Le parole risentite di Vittorio Zambardino e quelle stranianti di Massimiliano Gallo sul Napolista sono del tutto condivisibili. Sono una messa in guardia dalle ingenuità collettive, dalla mitizzazione a buon prezzo di rivoluzionari alla ricerca (giustamente) di soldi e successi. Ne è nato (e continua) un dibattito urticante su sarrismo, pentimenti e rese dei conti.

“Mai la Juve”

Chi aveva puntato le sue fiches sulla sincerità “rivoluzionaria” di Sarri schierato contro il Palazzo sabaudo si è dovuto ricredere. “Mai e poi mai andrei alla Juve”, dichiarava il Comandante al popolo napoletano, senza che nessuno glielo chiedesse. “Mai e poi mai andrà alla Juve”, pensavano i fan del Comandante e dei 91 punti di due stagioni fa, senza che nessuno li avvertisse della realtà e delle trattative in corso.

Alla fine è andata com’è andata. Fatto l’anno sabbatico a Londra, Sarri  è entrato nei ranghi della società bianconera, tra lo sconcerto della tifoseria azzurra, almeno di quella “credente” sull’indissolubilità dei matrimoni calcistici.

Invocato per questo il Dio Mercato. Ha agito da professionista, si è detto. In queste occasioni, in genere, tutti alzano le mani in segno di giusta resa. Avevano tifato, riconoscenti, anche per il Chelsea i sarristi incalliti. Professionista sì, ma in Inghilterra. Vada per il globalismo e il mercatismo, ma un po’ di senso d’appartenenza non ci sta così male. Monumento Maradona docet.

Partiamo da un presupposto. L’opera d’arte è cosa diversa da chi l’ha creata. Si può ammirare la Cappella Sistina senza per questo essere costretti ad ammirare Michelangelo come uomo. Scendendo nel profano, si può amare il gioco di Sarri, con i suoi rimandi terreni, senza per questo fare l’elegia del suo creatore o pensare a una revanche  attraverso il pallone. Ha ragione chi sostiene che la città ha abboccato all’ennesima illusione “rivoluzionaria” e al  riflesso tutto napoletano di inventarsi capi-popolo a tempo determinato, rivoluzioni dal fiato corto e cheguevarismo da bancarella.

Sono in molti quelli che hanno amato il gioco sarriano e l’epopea del triennio fondativo del calcio made in Napoli. Tenere tutto insieme: una città, un tipo di gioco, una cantera di campioni in erba, una tifoseria storicamente legata allo spettacolo offensivo e alle belle giocate.
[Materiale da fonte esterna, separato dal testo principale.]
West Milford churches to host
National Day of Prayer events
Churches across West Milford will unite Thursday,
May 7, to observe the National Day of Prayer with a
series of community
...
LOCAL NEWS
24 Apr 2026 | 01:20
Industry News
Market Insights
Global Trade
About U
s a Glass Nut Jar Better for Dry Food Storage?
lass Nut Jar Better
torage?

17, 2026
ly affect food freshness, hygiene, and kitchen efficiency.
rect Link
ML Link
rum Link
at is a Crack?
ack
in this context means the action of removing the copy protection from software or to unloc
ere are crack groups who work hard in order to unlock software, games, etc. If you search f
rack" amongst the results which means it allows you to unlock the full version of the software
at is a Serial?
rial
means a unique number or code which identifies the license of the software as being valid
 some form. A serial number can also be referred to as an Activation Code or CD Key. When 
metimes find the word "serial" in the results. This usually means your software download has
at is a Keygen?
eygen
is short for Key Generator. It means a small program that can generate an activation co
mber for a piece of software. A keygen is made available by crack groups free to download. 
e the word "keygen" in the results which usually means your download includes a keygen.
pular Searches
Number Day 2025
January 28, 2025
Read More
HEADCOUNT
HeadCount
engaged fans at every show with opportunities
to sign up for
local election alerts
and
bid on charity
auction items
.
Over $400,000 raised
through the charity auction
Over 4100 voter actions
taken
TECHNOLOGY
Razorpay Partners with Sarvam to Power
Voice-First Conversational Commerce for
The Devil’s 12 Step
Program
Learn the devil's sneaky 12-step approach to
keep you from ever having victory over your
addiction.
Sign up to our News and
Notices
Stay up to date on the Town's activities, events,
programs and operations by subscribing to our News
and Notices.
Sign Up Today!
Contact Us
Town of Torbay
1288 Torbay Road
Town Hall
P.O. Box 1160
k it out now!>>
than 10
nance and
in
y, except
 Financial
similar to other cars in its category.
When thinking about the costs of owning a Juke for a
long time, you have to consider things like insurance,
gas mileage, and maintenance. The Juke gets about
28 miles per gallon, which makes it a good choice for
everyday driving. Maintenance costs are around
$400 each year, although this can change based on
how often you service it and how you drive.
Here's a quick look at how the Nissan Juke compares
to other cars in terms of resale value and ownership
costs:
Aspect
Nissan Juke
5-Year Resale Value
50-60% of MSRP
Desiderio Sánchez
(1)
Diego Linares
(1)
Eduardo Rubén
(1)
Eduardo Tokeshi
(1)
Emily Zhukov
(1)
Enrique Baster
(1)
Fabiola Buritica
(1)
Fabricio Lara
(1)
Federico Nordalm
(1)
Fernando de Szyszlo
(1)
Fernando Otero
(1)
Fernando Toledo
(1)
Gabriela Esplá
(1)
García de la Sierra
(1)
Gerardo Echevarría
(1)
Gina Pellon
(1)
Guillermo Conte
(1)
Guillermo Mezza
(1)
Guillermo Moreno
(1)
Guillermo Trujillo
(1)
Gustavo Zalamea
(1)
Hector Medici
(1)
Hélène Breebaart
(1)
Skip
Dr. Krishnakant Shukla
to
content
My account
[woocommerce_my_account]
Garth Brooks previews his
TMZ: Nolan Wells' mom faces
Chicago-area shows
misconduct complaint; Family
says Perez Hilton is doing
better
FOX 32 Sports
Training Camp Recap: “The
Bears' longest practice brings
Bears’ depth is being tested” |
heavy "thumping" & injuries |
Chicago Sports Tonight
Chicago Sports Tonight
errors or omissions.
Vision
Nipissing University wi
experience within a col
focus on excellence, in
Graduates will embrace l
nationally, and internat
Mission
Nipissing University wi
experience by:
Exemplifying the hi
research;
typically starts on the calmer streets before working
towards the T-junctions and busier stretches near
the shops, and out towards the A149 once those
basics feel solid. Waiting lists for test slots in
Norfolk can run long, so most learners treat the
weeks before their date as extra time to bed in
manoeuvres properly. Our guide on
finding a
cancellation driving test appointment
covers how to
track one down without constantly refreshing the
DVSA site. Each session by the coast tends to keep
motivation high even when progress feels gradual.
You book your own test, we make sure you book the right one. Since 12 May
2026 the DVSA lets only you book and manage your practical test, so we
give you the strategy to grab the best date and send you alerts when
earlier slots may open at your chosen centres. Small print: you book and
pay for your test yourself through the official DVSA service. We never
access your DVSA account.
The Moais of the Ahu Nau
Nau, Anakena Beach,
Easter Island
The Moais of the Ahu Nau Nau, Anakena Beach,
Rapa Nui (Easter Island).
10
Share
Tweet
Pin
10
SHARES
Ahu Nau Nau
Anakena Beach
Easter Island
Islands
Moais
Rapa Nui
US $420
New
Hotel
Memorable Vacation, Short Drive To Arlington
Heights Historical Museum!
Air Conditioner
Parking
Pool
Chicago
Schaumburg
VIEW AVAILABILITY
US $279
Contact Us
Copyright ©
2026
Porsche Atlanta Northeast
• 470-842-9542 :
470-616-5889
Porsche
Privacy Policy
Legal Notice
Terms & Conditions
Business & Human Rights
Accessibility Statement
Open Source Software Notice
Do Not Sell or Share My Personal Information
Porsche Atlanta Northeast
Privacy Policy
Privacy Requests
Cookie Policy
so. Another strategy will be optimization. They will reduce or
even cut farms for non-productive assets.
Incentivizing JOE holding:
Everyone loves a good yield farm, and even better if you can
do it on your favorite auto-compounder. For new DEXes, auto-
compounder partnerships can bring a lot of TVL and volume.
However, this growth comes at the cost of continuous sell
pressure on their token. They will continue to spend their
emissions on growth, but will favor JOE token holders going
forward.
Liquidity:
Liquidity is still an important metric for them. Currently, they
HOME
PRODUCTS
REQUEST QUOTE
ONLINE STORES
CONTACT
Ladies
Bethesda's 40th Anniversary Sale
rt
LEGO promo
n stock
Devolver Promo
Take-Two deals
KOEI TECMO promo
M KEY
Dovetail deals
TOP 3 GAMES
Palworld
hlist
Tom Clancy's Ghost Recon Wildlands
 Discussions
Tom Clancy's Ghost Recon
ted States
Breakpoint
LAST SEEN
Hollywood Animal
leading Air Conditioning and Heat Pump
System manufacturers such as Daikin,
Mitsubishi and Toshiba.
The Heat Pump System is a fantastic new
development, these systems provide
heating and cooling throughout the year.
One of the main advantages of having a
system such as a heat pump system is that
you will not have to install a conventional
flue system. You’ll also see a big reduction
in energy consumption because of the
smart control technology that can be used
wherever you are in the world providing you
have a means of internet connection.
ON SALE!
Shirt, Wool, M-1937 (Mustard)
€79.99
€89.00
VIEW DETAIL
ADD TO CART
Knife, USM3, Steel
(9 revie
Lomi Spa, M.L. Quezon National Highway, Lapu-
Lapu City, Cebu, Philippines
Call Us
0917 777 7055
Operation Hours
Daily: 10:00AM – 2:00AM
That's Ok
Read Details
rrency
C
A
Nel Pantheon azzurro ci sono sempre stati i nomi di grandi attaccanti: Vinicio e il gioco totale, Savoldi  ‘o banco e Napule per quanto costò, l’ingrato Altafini, il dribbling spaziale di Sivori, Cavani il cannibale, Higuain magnifico perdente, Lavezzi Freccia Rossa, Insigne campione ‘casa e puteca’, Mertens detto Ciro, Hamsik Joystik da campo, su tutti l’Innominabile. La speranza era che il Napoli, potesse diventare come il Barça, l’Atletico, l’Ajax. Squadre che hanno un’identità di popolo e una durata nel tempo, indipendentemente dal valore altalenante dei giocatori e dei fatturati.

Il Dio Mercato

Non si era messo nel conto, però, l’ideologia “contro-rivoluzionaria”, come si sarebbe detto una volta, del globalismo commerciale, che un ex ministro delle finanze, Giulio Tremonti, stigmatizzò come “mercatismo”. Altro che calcio, sentimenti e nostalgia della maglia. E’ tutto sacrificato alle leggi del mercato. Basta la parola e voilà si cambia: allenatori, calciatori, sistemi di gioco. Passioni da tweet e chi se ne frega dell’appartenenza.

Per spiegare i “tradimenti” e le “bolle” di danaro che li accompagnano  occorre spingersi  fuori dal recinto calcistico e accettare, volente o nolente, il giocatore (e l’allenatore) globalizzato. Preceduto in pompa magna dal “padrone” cinese, americano, russo o saudita.

Non tutto il male, però, viene per nuocere. Il “tradimento” sgombra il campo dalle nostalgie. E il buon Ancelotti, che tutto è tranne che un capo popolo, può finalmente lavorare in pace senza salvare Napoli dai suoi guai.